Friday, 9 May 2014

Valuing Your Talent is dead - long live VyT?















The attempt was launched at the CIPD conference in November and was met with a largely critical response.  My own challenges were that firstly capitalising people on the balance sheet can’t and shouldn’t be done, and secondly that nothing material had changed from previous failed attempts at this, and I couldn’t see why this would result in anything different.

Since then I’ve played my own small part in helping the attempt to fail.  There are a few different reasons for this.  Firstly I think a botched approach to measurement and reporting will be worse than no more reporting at all, and there were definite signs of botching going on with this.  Secondly I think the potential benefits are pretty small.  Yes, businesses do need to value their talent more than they do, but they can value without more measurement, and more measurement will have very little impact on how much they value.  Thirdly, the CIPD wanted to create a movement, but they launched their attempt in a way which acted as a brake rather than an accelerator.  I reacted in a way that most people will to something that is being imposed rather than involving me in its development, and probably significantly more positively than this.  (I’ll be posting on how you do form a movement within the next few days.)

So I’m actually very pleased the attempt has failed.  I suggested issuing deathnotices on the RSA’s site for VyT a couple of weeks ago and this week HRMagazine declared that Vyt has scrapped its ambition to capitalise staff.  It will now ‘focus instead on helping organisations be more sustainable and maximise their workforce potential.’  Fine – who can argue against that?

By the way, HR Magazine also suggests that VyT faced passionate criticism from practitioners with ethical concerns or those who feel jaded based on similar attempts in the past.  Now I’ll own up to passionate criticism and I’m generally fairly passionate in most of what I do.  And I do think the history of attempts to improve external reporting are important to build upon.  But I don’t think I’m jaded, and don’t see a connection to ethical concerns.  My central objection has simply been about the capitalisation idea, and concern about the potential of making firms do something which isn’t just ‘currently difficult’ but is actually conceptually impossible.  I think that’s a very valid and important challenge to make!

My secondary objection was that the CIPD’s framework (shown above) was too rigid and that prescribed standards would take companies away from a strategic approach.  This strikes me as a valid and important concern as well.  And in fact, this challenge does also seem to have been taken on board:
“Although details have not been finalised, the framework will be modelled on an organisation’s value chain, a common approach in finance (see chart).
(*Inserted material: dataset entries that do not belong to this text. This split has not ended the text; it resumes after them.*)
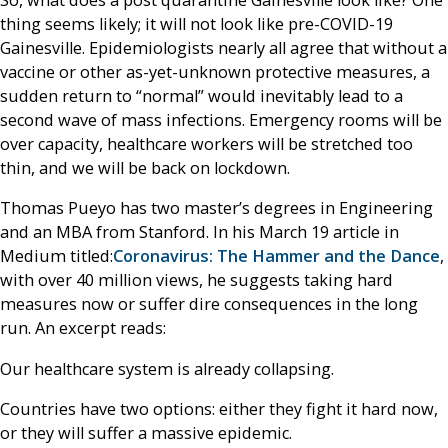
So, what does a post quarantine Gainesville look like? One
thing seems likely; it will not look like pre-COVID-19
Gainesville. Epidemiologists nearly all agree that without a
vaccine or other as-yet-unknown protective measures, a
sudden return to “normal” would inevitably lead to a
second wave of mass infections. Emergency rooms will be
over capacity, healthcare workers will be stretched too
thin, and we will be back on lockdown.
Thomas Pueyo has two master’s degrees in Engineering
and an MBA from Stanford. In his March 19 article in
Medium titled:
Coronavirus
:
The Hammer and the Dance
,
with over 40 million views, he suggests taking hard
measures now or suffer dire consequences in the long
run. An excerpt reads:
Our healthcare system is already collapsing.
Countries have two options: either they fight it hard now,
or they will suffer a massive epidemic.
This organises human capital data into ‘buckets’ across the four phases of a business model: inputs, activities, outputs and outcomes. An input could be retention; an activity might be recruitment; an output could be workforce capability; and an outcome might be productivity.”


So VyT may not quite be dead, but it’s certainly been lobotomized and is now a much less dangerous beast.  In fact we’re left with something smaller and but broader which may actually be quite useful.

There are still a couple of important changes before we end up with the right framework though.  Take another look at the paragraph from HR Magazine I’ve included above before I explain -

First, we have to realise that the value chain isn’t just a common approach in finance – it’s a common approach in business, including HR.  VyT are talking about exactly the same value chain as Kaplan and Norton in their strategy map.  It’s just that we’ve repurposed it for our own use.  See this comparison from my Strategic HCM book:

















Secondly,  we should see the four parts of the value chain / strategy map as steps not buckets.  That’s why today, Kaplan and Norton’s strategy map is the more popular tool than the balanced business scorecard.  The sense of flow between the four perspectives is important as it’s this that provides the ability to differentiate lead and lag indicators.

And it’s the linking of objectives and measures between the steps in the strategy map which is important, so the measures shouldn’t be predefined standards as this would detract from the linking process, but should come from the strategy (and this isn’t just about how to measure value but also refers to where metrics should be applied.)

Finally, we really do need to relabel VyT’s outputs as outcomes and outcomes and business impacts, as in my diagram above.  The third step in the value chain consists of outcomes not outputs firstly because these aren’t just results but they really are something vital and important.  And secondly, the fourth step isn’t just outcomes resulting from outputs, but a completely new set of results based upon a complex set of business processes as well as the outcomes which HR provides.  Referring to people and cultural value like workforce capability as mere outputs rather than outcomes detracts rather than contributes to the way talent is valued.















If VyT makes these additional small changes then it will end up with the HCM Value Chain I described in my 2005 book, Strategic Human Capital Management: Creating Value through People.

Which I’m still convinced is the best framework for measurement and reporting.

It's just a shame the CIPD didn’t come straight to me about this.  Two years agoI told the CIPD that Peter should be their CEO but they still shelled out for a head hunter to ‘find’ him.  Now Peter’s paid out for Lancaster University to do completely unnecessary research when he could just have paid £25 for my book!

But at least it looks as if they’re going to get the, or something close to the, right answer.